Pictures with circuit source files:
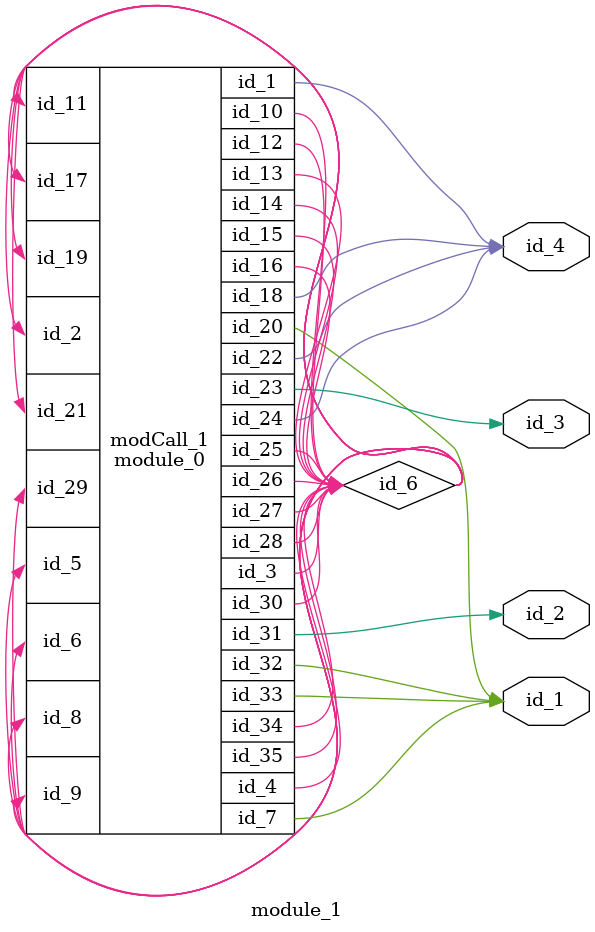
<source format=v>
module module_0 (
    id_1,
    id_2,
    id_3,
    id_4,
    id_5,
    id_6,
    id_7,
    id_8,
    id_9,
    id_10,
    id_11,
    id_12,
    id_13,
    id_14,
    id_15,
    id_16,
    id_17,
    id_18,
    id_19,
    id_20,
    id_21,
    id_22,
    id_23,
    id_24,
    id_25,
    id_26,
    id_27,
    id_28,
    id_29,
    id_30,
    id_31,
    id_32,
    id_33,
    id_34,
    id_35
);
  inout wire id_35;
  inout wire id_34;
  output wire id_33;
  output wire id_32;
  output wire id_31;
  inout wire id_30;
  input wire id_29;
  inout wire id_28;
  inout wire id_27;
  output wire id_26;
  output wire id_25;
  output wire id_24;
  output wire id_23;
  output wire id_22;
  input wire id_21;
  output wire id_20;
  input wire id_19;
  output wire id_18;
  input wire id_17;
  inout wire id_16;
  inout wire id_15;
  inout wire id_14;
  inout wire id_13;
  inout wire id_12;
  input wire id_11;
  inout wire id_10;
  input wire id_9;
  input wire id_8;
  output wire id_7;
  input wire id_6;
  input wire id_5;
  inout wire id_4;
  output wire id_3;
  input wire id_2;
  output wire id_1;
  assign id_18 = 1;
endmodule
module module_1 (
    id_1,
    id_2,
    id_3,
    id_4
);
  output wire id_4;
  output wire id_3;
  output wire id_2;
  output wire id_1;
  wire id_6;
  module_0 modCall_1 (
      id_4,
      id_6,
      id_6,
      id_6,
      id_6,
      id_6,
      id_1,
      id_6,
      id_6,
      id_6,
      id_6,
      id_6,
      id_6,
      id_6,
      id_6,
      id_6,
      id_6,
      id_4,
      id_6,
      id_1,
      id_6,
      id_4,
      id_3,
      id_4,
      id_6,
      id_6,
      id_6,
      id_6,
      id_6,
      id_6,
      id_2,
      id_1,
      id_1,
      id_6,
      id_6
  );
endmodule

</source>
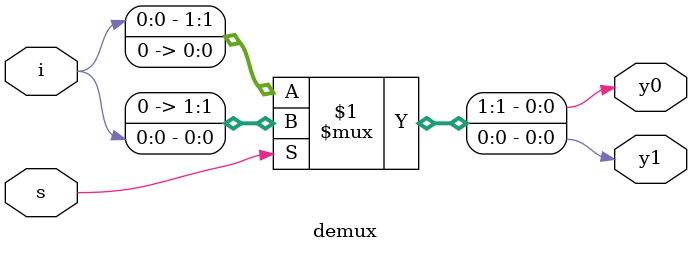
<source format=v>
`timescale 1ns / 1ps
module demux(i,s,y0,y1);
input i,s;
output y0,y1;
assign{y0,y1}=s?{1'b0,i}:{i,1'b0};


endmodule
/*gate level
module demux(i,s,y0,y1);
input i,s;
output y0,y1;
wire w1;
not n1(w1,s);
and a1(y0,w1,i);
and a2(y1,i,s);
endmodule
*/
/*behavioural
module demux(i,s,y0,y1);
input i,s;
output[1:0]y;
reg [1:0]y;
always@(s,i)
begin
y[0]=i;
y[1]=0;
end
else
begin
y[1]=i;
y[0]=0;
end
end
endmodule

*/


</source>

■ Task statement: Among the entries above, which lines include "inout"? List them all.

■ Response for this exercise:
  inout wire id_35;
  inout wire id_34;
  inout wire id_30;
  inout wire id_28;
  inout wire id_27;
  inout wire id_16;
  inout wire id_15;
  inout wire id_14;
  inout wire id_13;
  inout wire id_12;
  inout wire id_10;
  inout wire id_4;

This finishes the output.